In the Champagne Ruinart poster, we see an elegantly gowned, distinguished, handsome-looking lady, maybe an opera singer, triumphantly holding aloft a bubbling glass of champagne.

She holds the glass as if it were a torch or a trophy rather than something to sip out of, ably communicating the superior quality of its contents.

The night they invented champagne was 1st September 1729, following an edict by King Louis XV authorising the transport of wine in bottles (rather than barrels), better suited for experimental bubbly wines.

The Ruinart brothers were wine-producers/cloth-makers and the first bottles of wine-with-bubbles were business gifts for clients of the cloth-making business.

It took only six years for the bubbles to overtake the cloth, and Maison Ruinart has been producing superior-grade champagne ever since.

Ruinart is known for its association with artists, a tradition that started when Alphonse Mucha delivered this delightful Champagne Ruinart poster and gave us Art Nouveau.

Art is not necessarily thought-provoking, challenging oil-on-canvas.

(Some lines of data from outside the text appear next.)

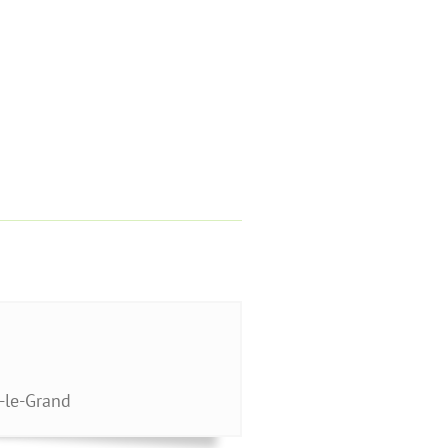
-le-Grand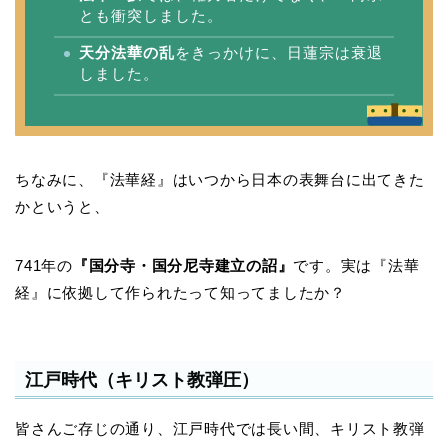
とも衝突しました。
天分法華の乱
をきっかけに、日蓮宗は衰退
しました。
ちなみに、『法華経』はいつから日本の表舞台に出てきた
かというと、
741年の
『国分寺・国分尼寺建立の詔』
です。実は『法華
経』に依拠して作られたって知ってましたか？
江戸時代（キリスト教弾圧）
皆さんご存じの通り、江戸時代では長い間、キリスト教弾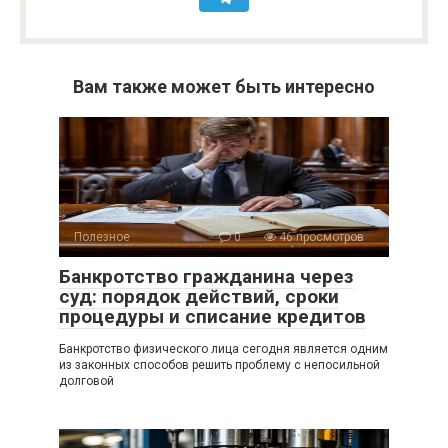
Вам также может быть интересно
Полезное
0
46 просмотров
Банкротство гражданина через
суд: порядок действий, сроки
процедуры и списание кредитов
Банкротство физического лица сегодня является одним
из законных способов решить проблему с непосильной
долговой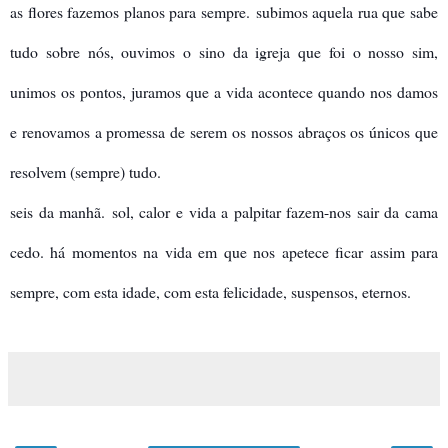
as flores fazemos planos para sempre.
subimos aquela rua que sabe
tudo sobre nós, ouvimos o sino da igreja que foi o nosso sim,
unimos os pontos, juramos que a vida acontece quando nos damos
e renovamos a promessa de serem os nossos abraços os únicos que
resolvem (sempre) tudo.
seis da manhã.
sol, calor e vida a palpitar fazem-nos sair da cama
cedo. h
á momentos na vida em que nos apetece ficar assim para
sempre, com esta idade, com esta felicidade, suspensos, eternos.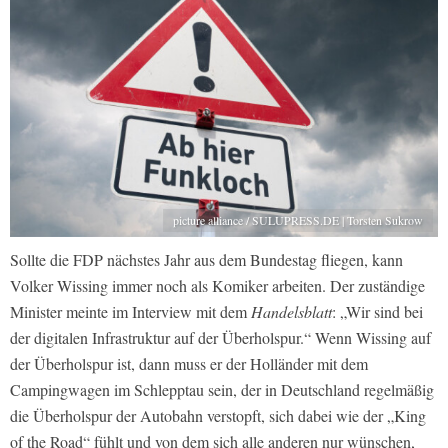
picture alliance / SULUPRESS.DE | Torsten Sukrow
Sollte die FDP nächstes Jahr aus dem Bundestag fliegen, kann
Volker Wissing immer noch als Komiker arbeiten. Der zuständige
Minister meinte im Interview mit dem
Handelsblatt
: „Wir sind bei
der digitalen Infrastruktur auf der Überholspur.“ Wenn Wissing auf
der Überholspur ist, dann muss er der Holländer mit dem
Campingwagen im Schlepptau sein, der in Deutschland regelmäßig
die Überholspur der Autobahn verstopft, sich dabei wie der „King
of the Road“ fühlt und von dem sich alle anderen nur wünschen,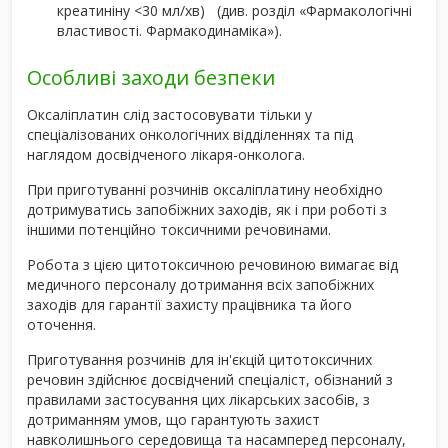
креатиніну <30 мл/хв) (див. розділ «Фармакологічні
властивості. Фармакодинаміка»).
Особливі заходи безпеки
Оксаліплатин слід застосовувати тільки у
спеціалізованих онкологічних відділеннях та під
наглядом досвідченого лікаря-онколога.
При приготуванні розчинів оксаліплатину необхідно
дотримуватись запобіжних заходів, як і при роботі з
іншими потенційно токсичними речовинами.
Робота з цією цитотоксичною речовиною вимагає від
медичного персоналу дотримання всіх запобіжних
заходів для гарантії захисту працівника та його
оточення.
Приготування розчинів для ін'єкцій цитотоксичних
речовин здійснює досвідчений спеціаліст, обізнаний з
правилами застосування цих лікарських засобів, з
дотриманням умов, що гарантують захист
навколишнього середовища та насамперед персоналу,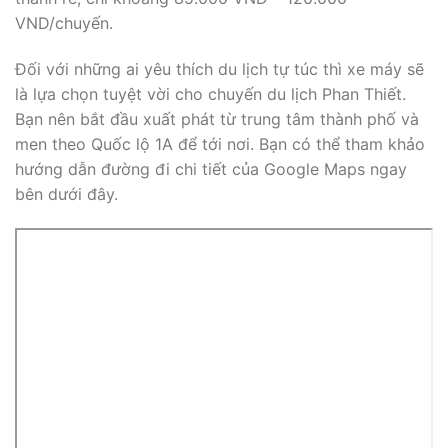
VND/chuyến.
Đối với những ai yêu thích du lịch tự túc thì xe máy sẽ
là lựa chọn tuyệt vời cho chuyến du lịch Phan Thiết.
Bạn nên bắt đầu xuất phát từ trung tâm thành phố và
men theo Quốc lộ 1A để tới nơi. Bạn có thể tham khảo
hướng dẫn đường đi chi tiết của Google Maps ngay
bên dưới đây.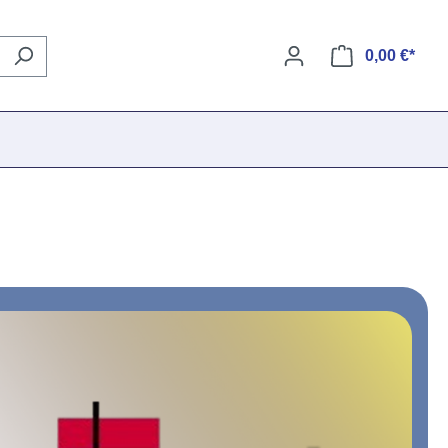
0,00 €*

At times art comes in surprising packagings, even the commercial world of advertising has produced some handsome, captivating and often innovative art. This charming publicity poster depicting the delights of Champagne Ruinart is a splendid example.

Czech artist Alphonse Mucha produced numerous artistic posters for the Champenois Lithograph Printing company, and invented Art Nouveau. His decorative, distinctive, elegant style is unmistakable.

He is famous for the series of posters that he created for Sarah Bernhardt in 1896, posters that held the attention, captured the imagination and made the Divine Sarah appear even more divine.

His many posters all share delicate, floral motifs, while all his art (posters, paintings, drawings) has an elegant, ethereal charm.